A worldwide surge in populist politics has breathed new life into the vestiges of New Zealand’s far right. Kirsty Johnston reports from within the fringe. When outrage over racist posters at Auckland University hit headlines in late March, their white supremacist creators were elated. They’d tricked the media! Their message was being heard! Their Facebook page was up to almost 100 likes! Members of the Western Guard, the supremacists’ secret online group, began to plan a second wave. They decided to mobilise their new recruits and plaster campuses nationwide. They made signs for Nelson, for New Plymouth, for Taupo. “White Lives Matter” the templates read. “You can prevent white genocide. Your country needs YOU!” As more recruits joined in the coming days, energy built. The fledgling club discussed its limits – were gays allowed? No way, the hive mind said. They decreed it was probably best not to use ethnic slurs in public “just yet”.

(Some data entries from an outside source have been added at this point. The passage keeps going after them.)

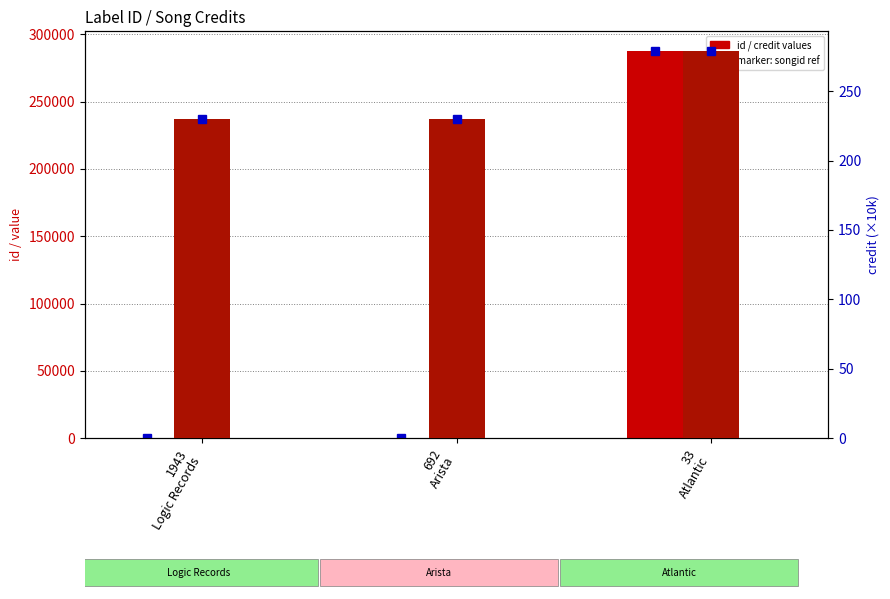

Reading right to left, transcribe all the data shown in this chart.

id: 287809.0	213.0	213.0
songid (scaled): 100.0	100.0	100.0
credit (scaled): 279.2	230.3	230.3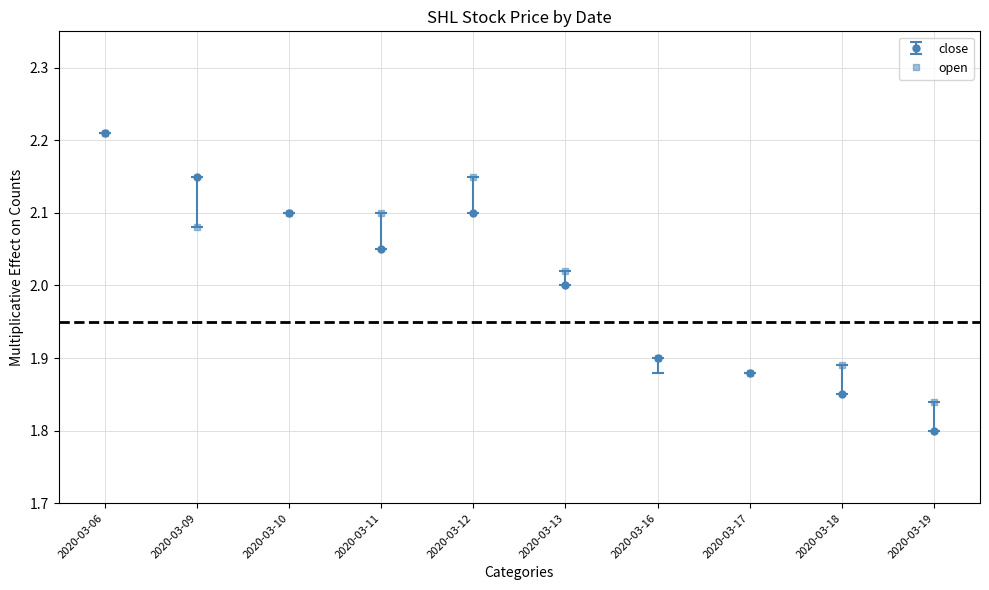

The close series shows 1.5 at 2020-03-12. True or false?

False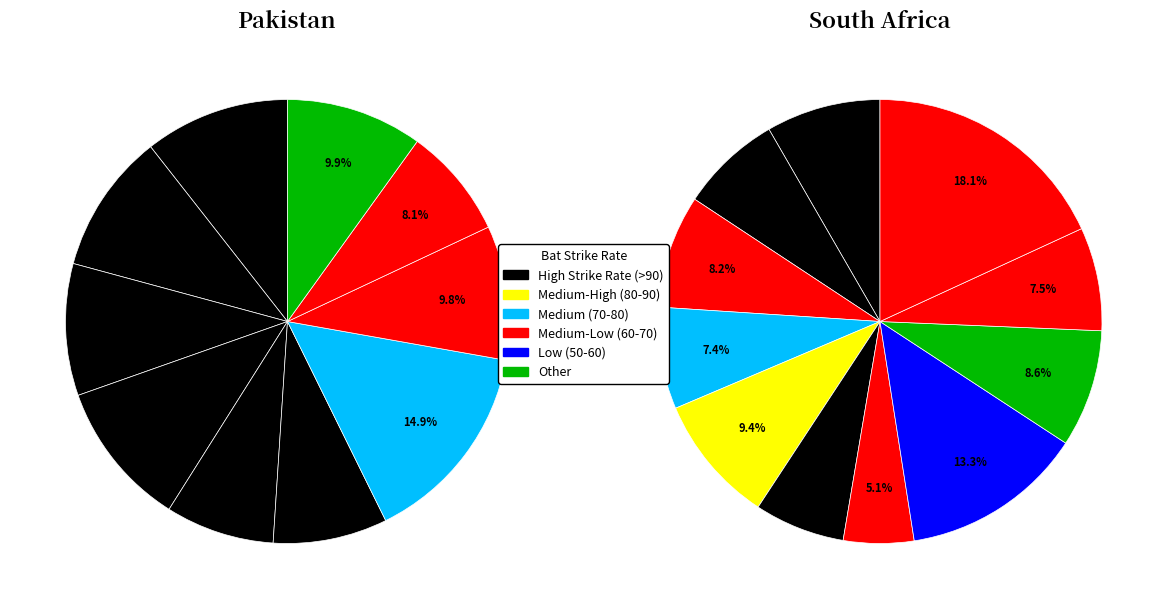

True or false: J Botha accounts for 19% of the total.

False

The more experienced “brothers” shared tips on making flour and water paste to put up posters; and how to avoid being caught by police or passers-by.
By Saturday, they were ready.
“Heil Victory,” a Facebook user named Dexter Olsen wrote on the group page. Like almost everyone in the Western Guard, he used a fake profile to discuss his far-right views. “Tonight, we show those in power that we will not sit idly by and allow our country to be delivered the same fate as our brothers and sisters in Europe. To you, my fellow men, I wish you luck in this endeavor.”